How to implement a mobile attribution strategy

Consumer behaviour is changing rapidly, driven by digitalisation.

A huge 60 percent of shoppers now ‘web-room’, where they research online and buy in store, while 51 percent practice the reverse – ‘showrooming’ – highlighting how online and offline actions can no longer be viewed in isolation from one another. Instead, to maximise a campaign’s success, brands must recognise that the path to purchase is most often a multifaceted journey across different devices and locations, where all steps should interact seamlessly with one another.

For brands, especially retail stores deploying mobile campaigns, this involves moving away from the ‘last click wins’ approach and examining what attribution actually means: store visits and purchase. It’s therefore important to understand how mobile helps consumers move down the purchase funnel and allows brands to evolve their approach to attribution accordingly. For example, products could be researched on a mobile and then purchased in store, or vice versa, or bought offline immediately with no prior research. Through understanding these different paths to purchase, brands can build a detailed understanding of consumer behaviour across the entire customer journey, and use this data to develop effective campaigns.

However, obtaining this information can be difficult. While brands are able to measure clicks and keyword searches and track the content that consumers are viewing, it is often challenging to find out whether this has led to an offline sale, or if in-store research has resulted in an online purchase. To address this, accurate location data is key. By utilising location data, brands can bridge the gap between the physical and digital worlds, understand who has visited which store, and determine how this correlates to clicks and campaigns. This can then in turn be combined with third party sales data, as well as brand studies, to measure both the ROI on product purchases, and the emotional responses to ad campaigns. Through this approach, brands can produce a comprehensive mobile attribution strategy that shows the full picture, taking into account not just clicks, but more importantly footfall, brand perception and sales.

In addition to enabling brands to monitor the relationship between online and offline attribution, location data can also be used to address digital’s other major shortfall: customer profiling. Digital-centric profiling methods only provide a view on our digital lives and interests, missing out on other vital pieces of the jigsaw puzzle that is the modern consumer. The types of locations that one visits in the real world gives a far more comprehensive understanding of who that consumer really is. By augmenting digital data, with location data, brands are able to develop a high-definition view of the consumer.

Location provides a wealth of contextual information, and allows brands to understand the impact of digital advertising on real world behaviours, so that they know the right moment to engage the key target audiences.

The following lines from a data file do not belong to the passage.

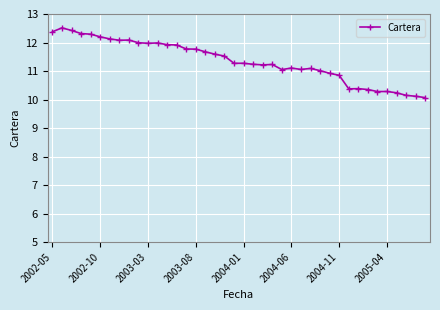

What is the value of the 6th point from the left?

12.2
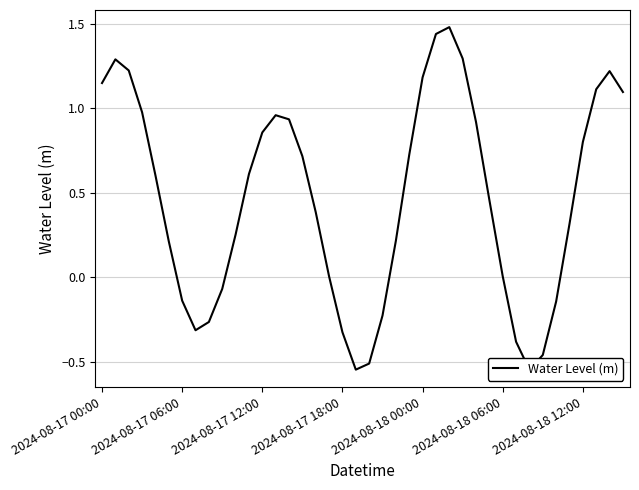

What is the value of the 17th point from the left?

0.4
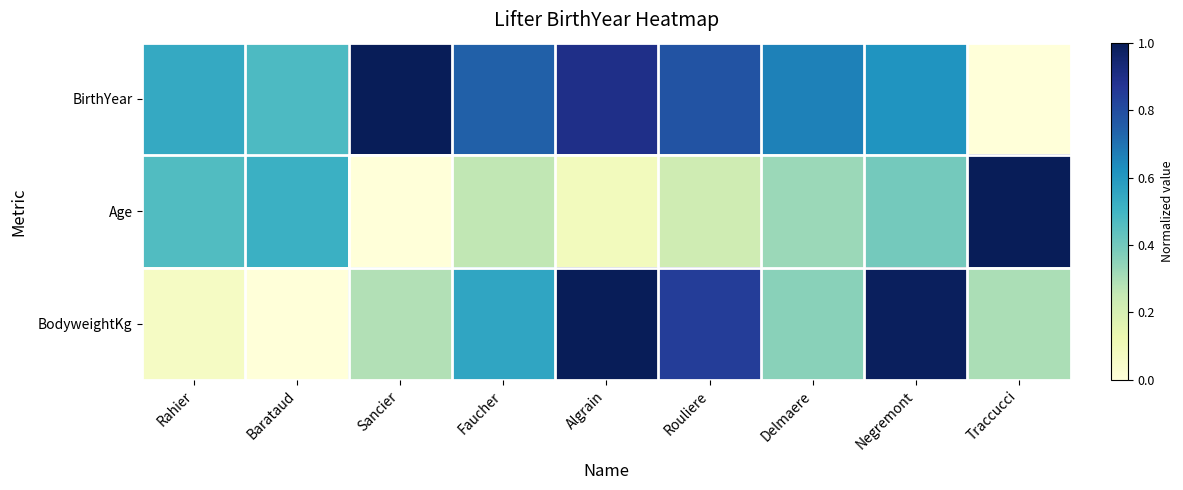

Rank the series by their average value, from highest to lowest.

BirthYear, BodyweightKg, Age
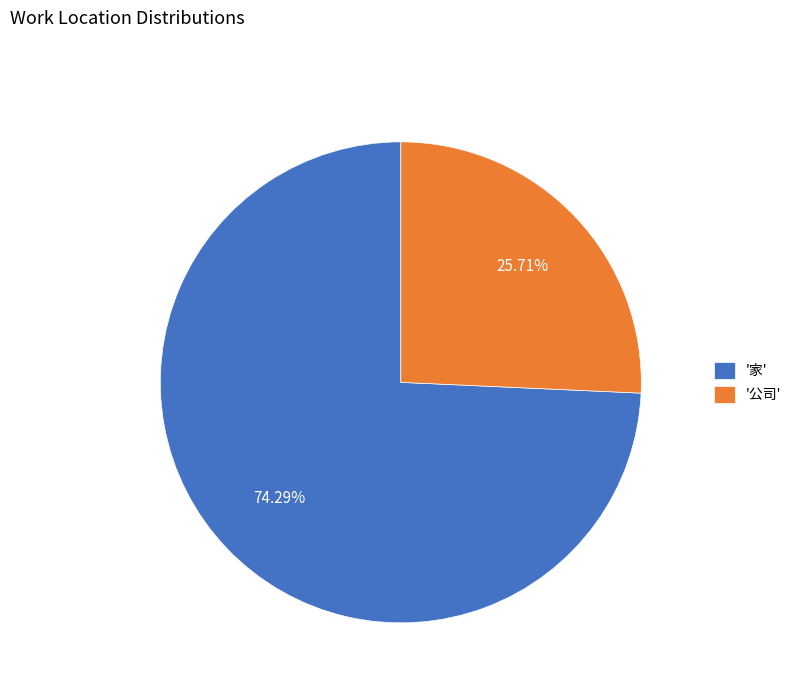

Rank the categories by value from lowest to highest.

'公司', '家'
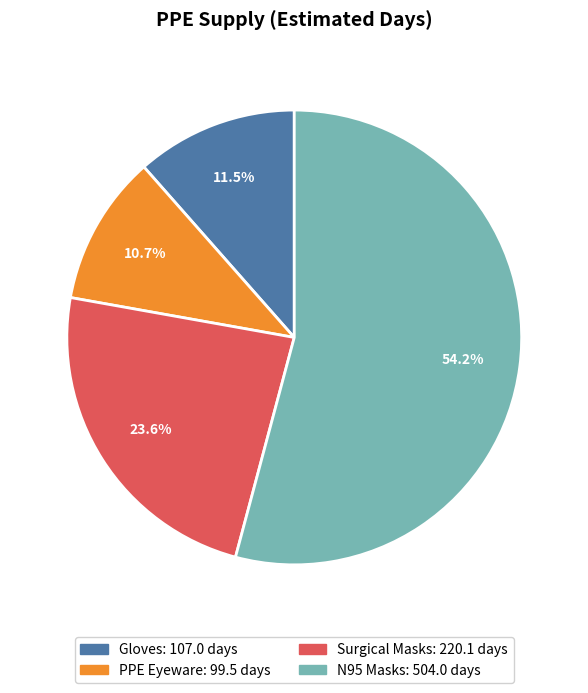

Count the number of slices in the pie.

4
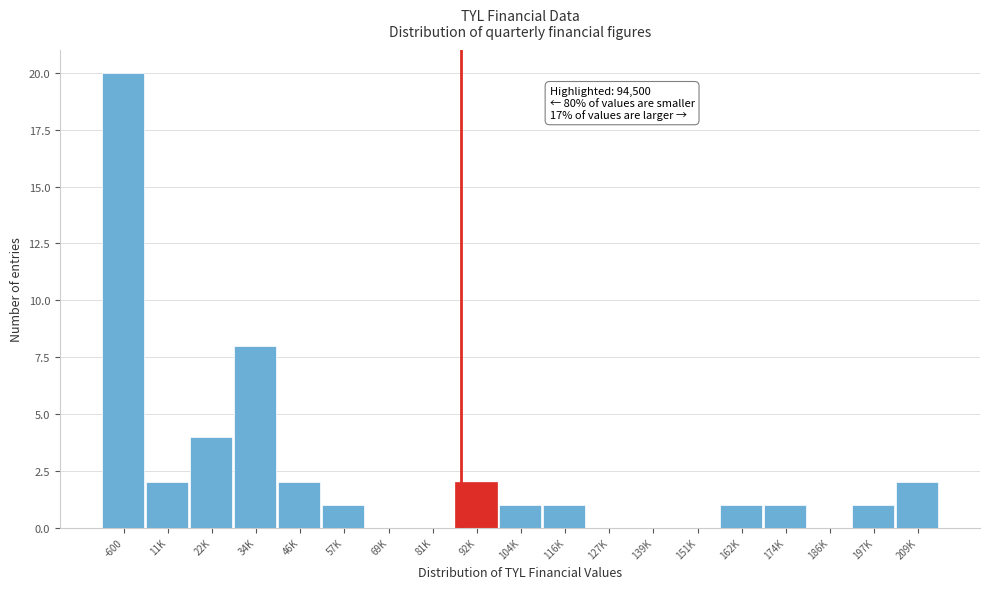

Where is the data nearest to the value 10?

34K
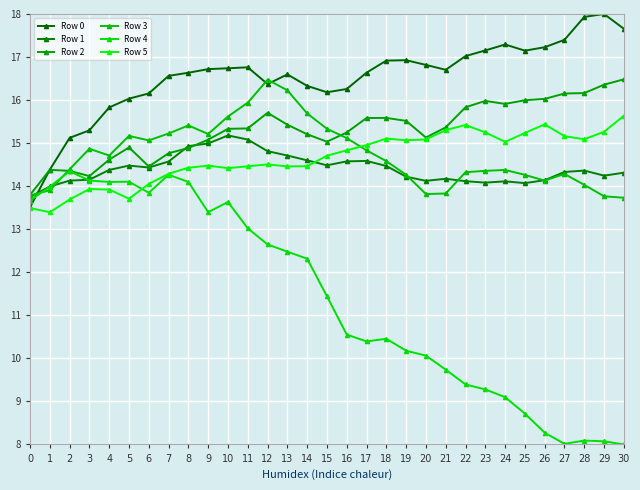

Which series has the largest range (max minus min)?

Row 4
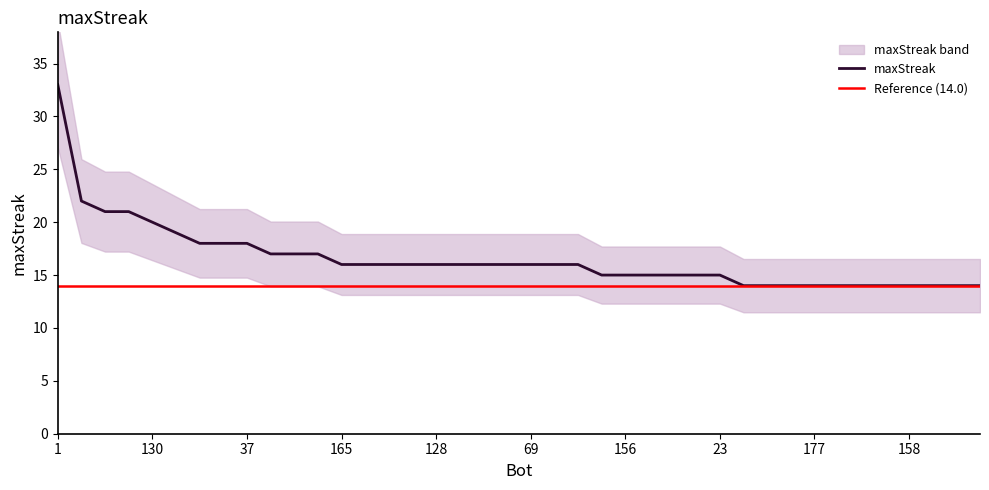

What is the maximum value shown in the chart?

33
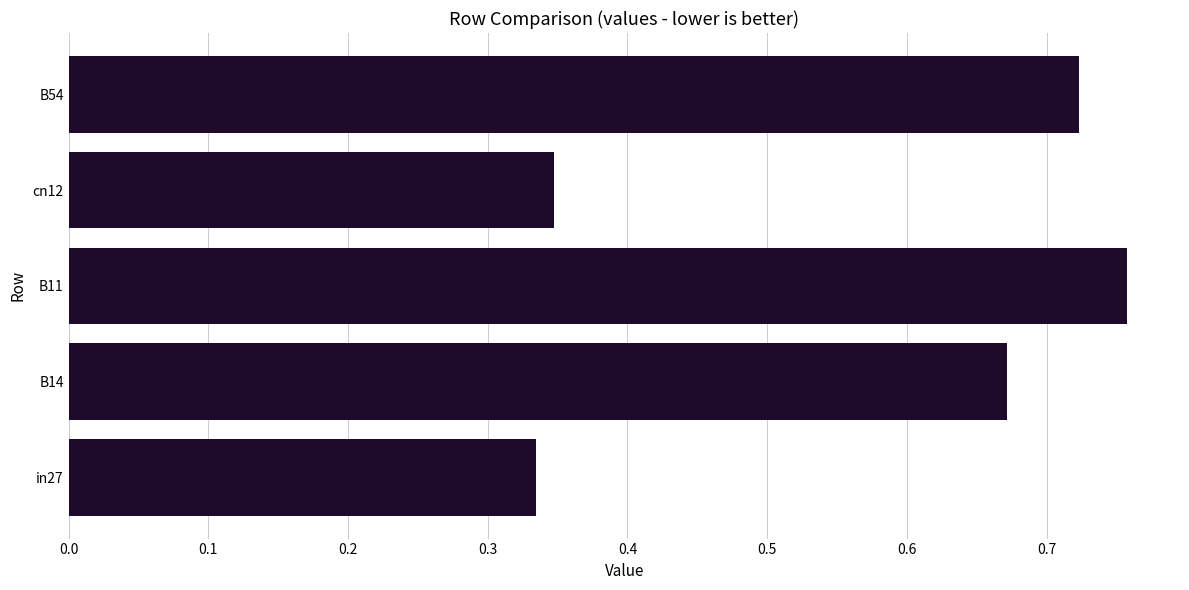

How many values are between 0 and 1?

5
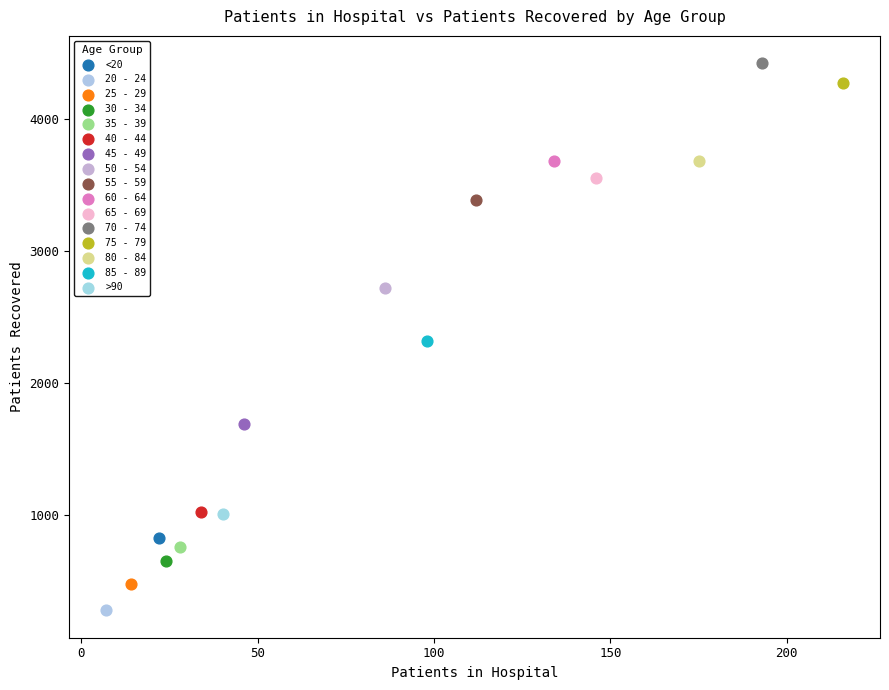

What are all the series names shown in the legend?

<20, 20 - 24, 25 - 29, 30 - 34, 35 - 39, 40 - 44, 45 - 49, 50 - 54, 55 - 59, 60 - 64, 65 - 69, 70 - 74, 75 - 79, 80 - 84, 85 - 89, >90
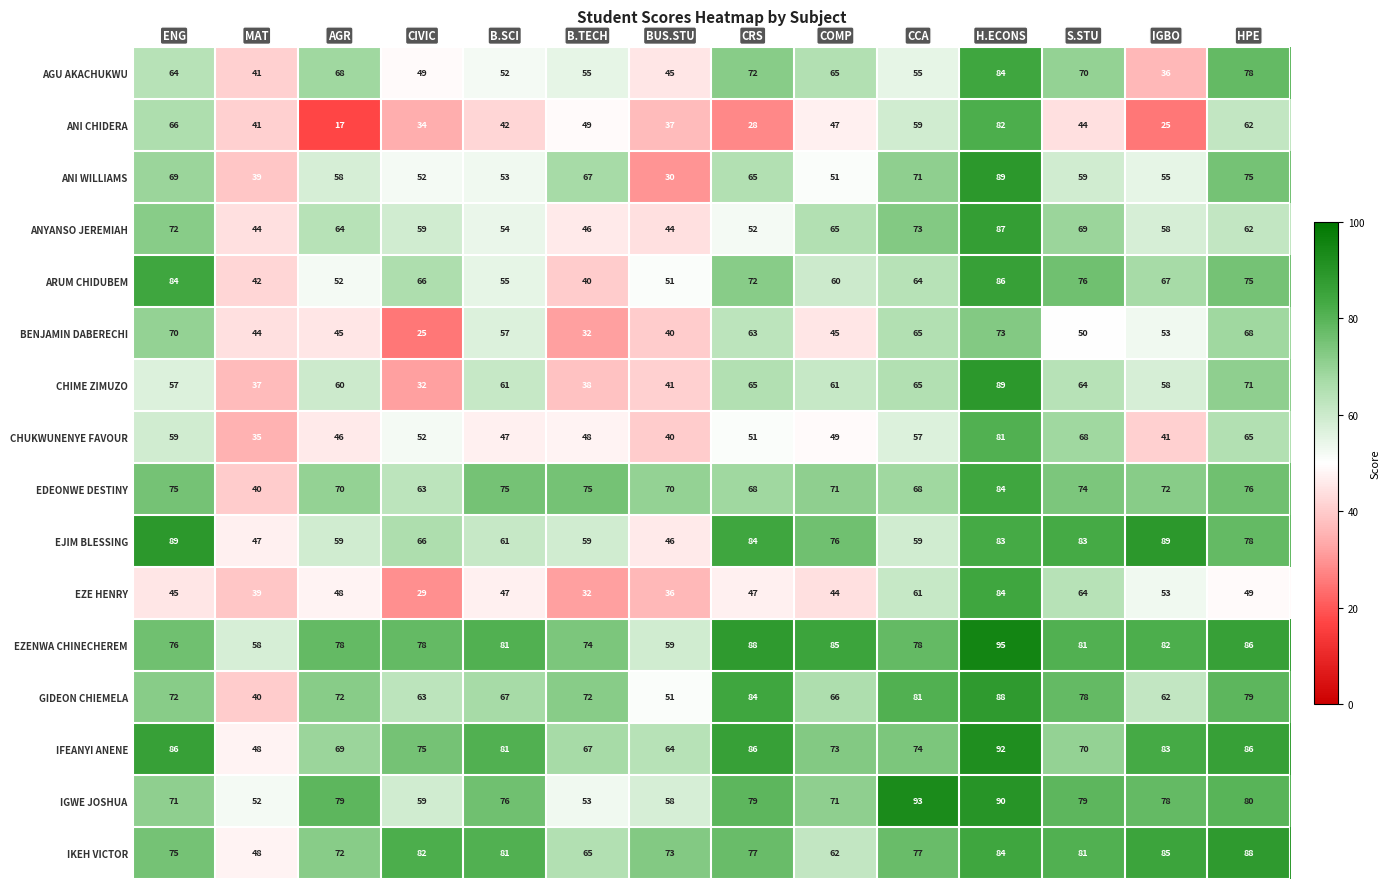

True or false: IGWE JOSHUA has a value of 32 at BUS.STU.

False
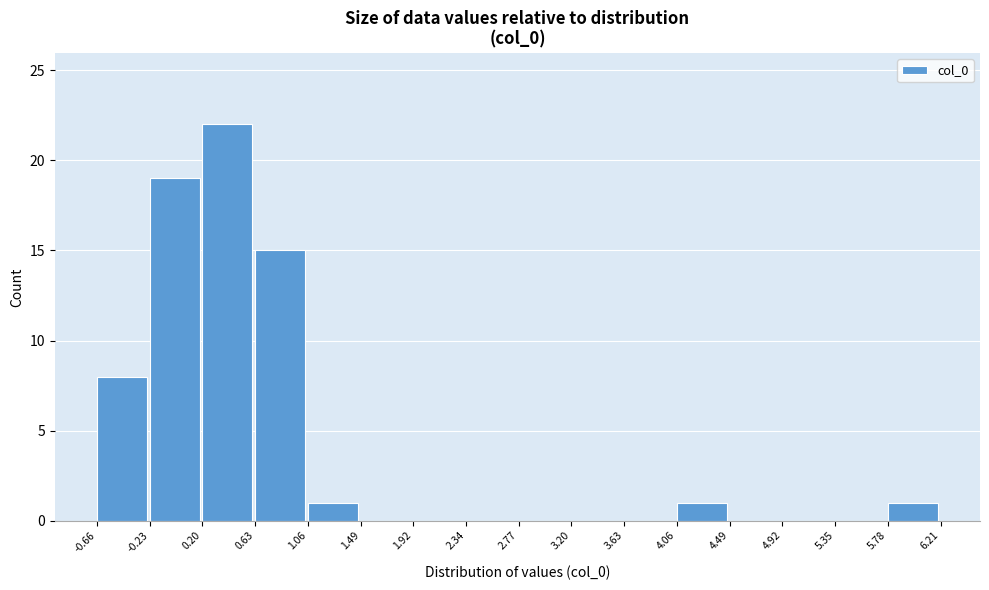

Reading left to right, transcribe this chart: for each bar, give the range it covers on the x-axis and its height. The values are not printed on the chart, so give them approximately, as read against the axis.

-0.66 to -0.23: 8
-0.23 to 0.20: 19
0.20 to 0.63: 22
0.63 to 1.06: 15
1.06 to 1.49: 1
1.49 to 1.92: 0
1.92 to 2.34: 0
2.34 to 2.77: 0
2.77 to 3.20: 0
3.20 to 3.63: 0
3.63 to 4.06: 0
4.06 to 4.49: 1
4.49 to 4.92: 0
4.92 to 5.35: 0
5.35 to 5.78: 0
5.78 to 6.21: 1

Location can determine who the most responsive audiences are and when the best time to serve the advert is. Through this approach, it’s possible to understand these important moments of receptivity in the customer journey, and segment these to serve dynamic and personalised messaging. Understanding the customer journey, and where they are on that path, by using location data can therefore dramatically enhance engagement, both in store and online.

Mobile provides the purest understanding of the consumer, by taking the established digital approach and enhancing it with location data. It is therefore vital that when implementing a mobile attribution strategy, brands look beyond digital, and account for location combined with sales information and brand studies. Without this, key insights will be missed; for example, despite the hype proclaiming the death of the high street, over 80 percent of purchases still happen offline, with bricks and mortar stores benefiting from the rise of ‘web-rooming’. To compete in today’s digitalised world, brands need to understand how all channels interact with each other, as only then will they be able to understand the full picture, and the diverse customer journey.